Projeto social do Rock in Rio globaliza-se com ambiente, música e árvores

Projeto social do Rock in Rio globaliza-se com ambiente, música e árvores

 

Lusa/AO Online   Nacional   25 de Ago de 2016, 10:15

O festival de música Rock in Rio, no Brasil desde 1985, é também um projeto social que já apoiou 3.200 jovens no Rio de Janeiro, plantou 19 mil árvores em Mafra e que, no sábado, se torna mundial.

 

O projeto social “Um Mundo Melhor” começou em 2001 (na terceira edição brasileira do festival, que está em Portugal desde 2004) e, até hoje, segundo os números da organização, já investiu cerca de 24 milhões de euros em projetos sociais e ambientais.

Plantou 304 mil árvores, apoiou mais de 200 entidades, beneficiou mais de 50 mil pessoas, apoiou cem salas de aulas em zonas carentes do Rio de Janeiro, Brasil, uma escola na Tanzânia e 14 salas para cegos e jovens com deficiências.

Da lista de apoios fazem parte também, por exemplo, uma dezena de salas de música no Brasil, mais de 700 painéis solares em Portugal, bolsas de estudo e doação de instrumentos musicais.

Esta semana, pela primeira vez, o projeto social torna-se global, com um concerto do tenor Plácido Domingo, no sábado, em plena região amazónica do Brasil, num palco flutuante montado num rio para chamar a atenção para a preservação ambiental e para os perigos das alterações climáticas.

Roberto Medina, o brasileiro que é fundador e presidente do Rock in Rio, escolheu a região por ter um papel fundamental no equilíbrio climático do planeta e por a floresta estar a ser posta em causa, com a constante desflorestação ('desmatamento').

O projeto social inclui a aposta na plantação de quatro milhões de árvores, três milhões já assegurados.

A floresta amazónica tem cerca de seis milhões de quilómetros quadrados e estende-se pelo Brasil, que tem a maior parte, mas também pela Bolívia, Colômbia, Equador, Guiana, Guiana Francesa, Peru, Suriname e Venezuela. Contém a mais importante reserva de biodiversidade do mundo.

Só do lado brasileiro, a floresta alberga cerca de 30 mil espécies vegetais (das cem mil da América do Sul), 1.800 espécies de peixes, 399 espécies de mamíferos, 1.300 espécies de aves, 284 espécies de répteis e 250 espécies de anfíbios.

É do lado brasileiro que fica a maior bacia hidrográfica do mundo, com seis milhões de quilómetros quadrados e 1.100 afluentes.
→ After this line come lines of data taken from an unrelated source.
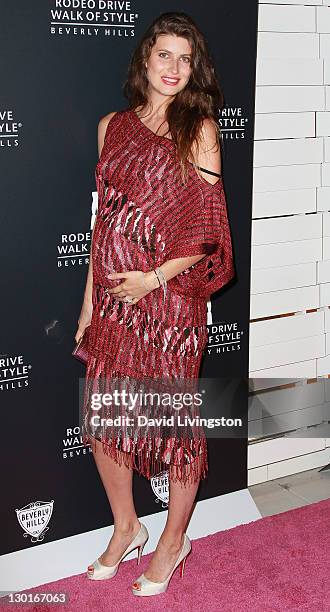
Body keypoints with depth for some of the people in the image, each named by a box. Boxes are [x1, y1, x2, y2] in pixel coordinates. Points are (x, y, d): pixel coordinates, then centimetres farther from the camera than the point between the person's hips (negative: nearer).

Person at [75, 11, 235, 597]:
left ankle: (173, 540, 29)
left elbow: (210, 229, -7)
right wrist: (89, 301, 11)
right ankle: (126, 527, 35)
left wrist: (154, 278, -15)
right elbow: (104, 220, 12)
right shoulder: (112, 126, 9)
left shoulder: (199, 130, -4)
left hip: (170, 295, -5)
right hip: (112, 298, 5)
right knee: (103, 416, 11)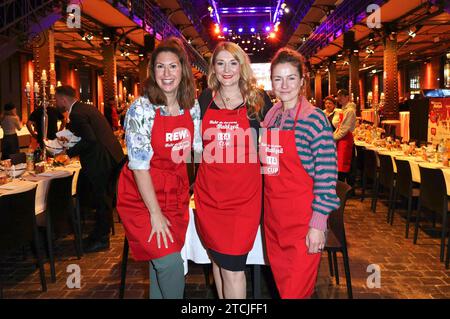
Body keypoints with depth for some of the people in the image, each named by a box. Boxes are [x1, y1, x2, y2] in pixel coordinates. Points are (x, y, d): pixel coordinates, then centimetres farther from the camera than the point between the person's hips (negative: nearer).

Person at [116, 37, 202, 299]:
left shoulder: (193, 106, -2)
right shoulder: (141, 109, -17)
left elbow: (198, 150, 10)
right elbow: (140, 165, -17)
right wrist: (155, 213, -16)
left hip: (176, 193, 5)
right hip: (142, 196, -5)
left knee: (163, 262, 14)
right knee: (169, 262, -9)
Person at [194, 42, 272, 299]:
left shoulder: (258, 99, -1)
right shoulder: (205, 99, 6)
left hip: (244, 193, -3)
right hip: (209, 191, 3)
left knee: (231, 266, -4)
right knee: (218, 260, 14)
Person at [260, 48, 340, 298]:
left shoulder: (315, 118, -13)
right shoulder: (271, 116, 6)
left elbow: (326, 174, -15)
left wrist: (318, 224, -17)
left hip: (302, 219, -6)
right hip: (272, 215, 6)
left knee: (297, 289, 4)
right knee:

Números oficiais indicam que 18 por cento da Amazónia já foi desflorestada. Mas as estimativas (do Instituto Socioambiental - ISA - do Brasil) também indicam que uma floresta com três milhões de árvores transpira, por dia, 48 milhões de litros de água.

Diz o ISA que a Amazónia tem 20 por cento da água doce do planeta.

No mundo, a água potável pode chegar a metade das pessoas que hoje abastece, devido ao aumento da temperatura global, decorrente das alterações climáticas.

“Estima-se que a destruição da floresta tropical mundial poderá, nos próximos quatro anos, libertar mais carbono para a atmosfera do que todos os voos, desde o nascimento da aviação, até 2025”, alerta a organização do Rock in Rio, em comunicado.

Para inverter o processo de desflorestação da Amazónia e alertar para a importância de preservar o ambiente, o concerto da Amazónia quer chegar ao mundo inteiro com a transmissão em 'streaming' (transmissão direta, através da internet).

O projeto, Amazónia Live, segue em todas as edições do Rock in Rio até 2019. Mas, para já, no sábado, Plácido Domingo cantará num rio em plena floresta. Por ela, pelos milhões de árvores a ser plantadas, pela bacia do rio Xingu (das zonas mais devastadas no Brasil), pela Amazónia inteira e pelo mundo.